Impressioni personali
Dylan Dog non è bello solo per le storie, che sono sempre più che godibili e spesso molto “adrenaliniche”, ma è bello anche perché con ogni numero, con ogni avventura ti insegna qualcosa di nuovo e ti fa riflettere su tante cose. Grande tema di questo numero è lo scontro tra il Bene e il Male, la scelta che noi esseri umani dobbiamo fare quotidianamente tra ciò che è giusto e ciò che non lo è, il libero arbitrio.

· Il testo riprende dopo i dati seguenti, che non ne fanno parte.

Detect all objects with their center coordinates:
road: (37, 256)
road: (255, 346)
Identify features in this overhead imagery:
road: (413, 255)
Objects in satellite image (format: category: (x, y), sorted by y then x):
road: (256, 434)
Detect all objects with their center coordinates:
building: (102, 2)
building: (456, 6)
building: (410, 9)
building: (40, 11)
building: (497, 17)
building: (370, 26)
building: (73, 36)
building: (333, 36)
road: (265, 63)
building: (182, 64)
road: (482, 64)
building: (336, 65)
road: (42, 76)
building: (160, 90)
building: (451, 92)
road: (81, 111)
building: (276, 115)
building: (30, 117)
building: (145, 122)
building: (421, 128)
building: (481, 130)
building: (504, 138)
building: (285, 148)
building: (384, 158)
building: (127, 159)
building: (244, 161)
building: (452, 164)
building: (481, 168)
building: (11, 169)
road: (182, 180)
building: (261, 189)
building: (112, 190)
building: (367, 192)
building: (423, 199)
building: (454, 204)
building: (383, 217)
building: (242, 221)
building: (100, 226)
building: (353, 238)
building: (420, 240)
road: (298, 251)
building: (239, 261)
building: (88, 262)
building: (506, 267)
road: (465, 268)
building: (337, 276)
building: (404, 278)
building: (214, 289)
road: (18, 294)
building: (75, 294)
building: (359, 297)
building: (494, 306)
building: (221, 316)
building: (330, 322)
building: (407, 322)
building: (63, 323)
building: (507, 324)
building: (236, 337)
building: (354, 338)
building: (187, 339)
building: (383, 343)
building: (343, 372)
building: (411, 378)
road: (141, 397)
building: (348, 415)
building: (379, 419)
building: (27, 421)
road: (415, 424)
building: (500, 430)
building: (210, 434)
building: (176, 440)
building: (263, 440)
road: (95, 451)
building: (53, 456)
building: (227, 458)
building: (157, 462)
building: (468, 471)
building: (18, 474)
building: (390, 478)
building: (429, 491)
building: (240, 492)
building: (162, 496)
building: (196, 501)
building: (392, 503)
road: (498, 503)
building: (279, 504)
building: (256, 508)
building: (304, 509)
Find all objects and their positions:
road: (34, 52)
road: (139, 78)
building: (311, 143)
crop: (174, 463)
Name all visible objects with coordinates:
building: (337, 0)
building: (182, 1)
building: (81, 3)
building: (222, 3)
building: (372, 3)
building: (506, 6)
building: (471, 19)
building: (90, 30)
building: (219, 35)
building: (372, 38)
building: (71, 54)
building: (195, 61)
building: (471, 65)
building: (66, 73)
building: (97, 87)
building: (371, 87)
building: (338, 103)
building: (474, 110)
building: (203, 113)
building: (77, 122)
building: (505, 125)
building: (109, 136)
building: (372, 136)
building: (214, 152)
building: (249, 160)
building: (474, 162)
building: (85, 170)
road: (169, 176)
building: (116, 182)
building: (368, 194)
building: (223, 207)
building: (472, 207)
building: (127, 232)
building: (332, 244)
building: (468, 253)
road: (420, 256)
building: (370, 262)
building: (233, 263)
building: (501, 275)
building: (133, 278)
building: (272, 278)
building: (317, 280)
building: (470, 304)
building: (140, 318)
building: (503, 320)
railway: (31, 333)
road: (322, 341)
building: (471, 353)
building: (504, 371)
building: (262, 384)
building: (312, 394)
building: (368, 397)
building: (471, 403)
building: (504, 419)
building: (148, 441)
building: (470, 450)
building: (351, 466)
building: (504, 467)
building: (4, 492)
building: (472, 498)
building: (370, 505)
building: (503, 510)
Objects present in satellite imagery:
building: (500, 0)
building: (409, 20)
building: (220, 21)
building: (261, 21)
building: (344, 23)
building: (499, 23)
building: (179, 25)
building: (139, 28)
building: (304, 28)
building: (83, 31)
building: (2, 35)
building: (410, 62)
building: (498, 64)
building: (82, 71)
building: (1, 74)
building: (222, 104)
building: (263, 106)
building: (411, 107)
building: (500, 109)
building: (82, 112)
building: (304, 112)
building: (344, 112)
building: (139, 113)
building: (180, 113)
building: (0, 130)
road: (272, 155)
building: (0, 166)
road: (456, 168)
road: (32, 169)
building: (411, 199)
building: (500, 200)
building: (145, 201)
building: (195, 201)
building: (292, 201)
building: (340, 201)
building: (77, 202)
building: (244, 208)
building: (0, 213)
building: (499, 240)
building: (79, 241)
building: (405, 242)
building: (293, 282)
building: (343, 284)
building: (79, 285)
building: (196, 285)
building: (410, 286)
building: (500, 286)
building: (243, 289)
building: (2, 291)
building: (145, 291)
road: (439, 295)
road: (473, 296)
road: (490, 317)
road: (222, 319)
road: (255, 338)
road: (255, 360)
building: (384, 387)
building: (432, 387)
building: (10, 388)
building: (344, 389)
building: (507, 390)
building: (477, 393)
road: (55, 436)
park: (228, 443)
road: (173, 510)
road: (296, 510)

Negli ultimi mesi ho approfondito alcune delle teorie di uno dei padri della criminologia, Cesare Lombroso, tra cui le più famose, come quella del delinquente nato o dell’atavismo. Sarà per questo che L’Entità mi ha fatto anche riflettere su una delle questioni più dibattute nel campo della psicologia e, in particolare, della criminologia: l’uomo nasce criminale o sono l’ambiente, la famiglia, le scelte che fa a condizionare la sua vita e il suo modo di essere? Dylan Dog prova a rispondere a tutte queste domande, cerca di approfondire ognuno di questi temi e lo fa con la poeticità che contraddistingue l’indagatore dell’incubo fin dal primo numero.
Dylan è un forte sostenitore del libero arbitrio, della libertà di scelta dell’uomo, che possiede la forza di contrastare e cambiare il suo destino. Proprio su questo si scontra duramente con Aisha, la sacerdotessa del popolo di smeraldo, fermamente convinta che niente si possa fare contro quello che è già stato scritto. Dylan le dà una risposta laconica: “Hai mai notato che anche le persone che affermano che tutto è già stato scritto e che non possiamo far nulla per cambiare il destino, si guardano intorno prima di attraversare la strada?“.
Le sue convinzioni sull’esistenza del libero arbitrio vanno ad intrecciarsi con la questione che abbiamo sollevato poche righe fa: nasciamo cattivi o lo diventiamo? Il caso di Berenice sembrerebbe indicare che malvagi nasciamo e malvagi rimaniamo, nonostante i nostri sforzi. Ma, più ci avviciniamo alla fine, più ci rendiamo conto che forse non è proprio così.
“Il demone vuole farti credere che che sei sua… ma è una menzogna! Tu sei figlia dell’amore di tua madre… Siamo noi a scegliere cosa vogliamo diventare!”
E saranno proprio le parole di Dylan a cambiare il corso della storia e a far sì che Berenice faccia una scelta, giusta o sbagliata che sia, ma sempre una scelta, che sia solo sua.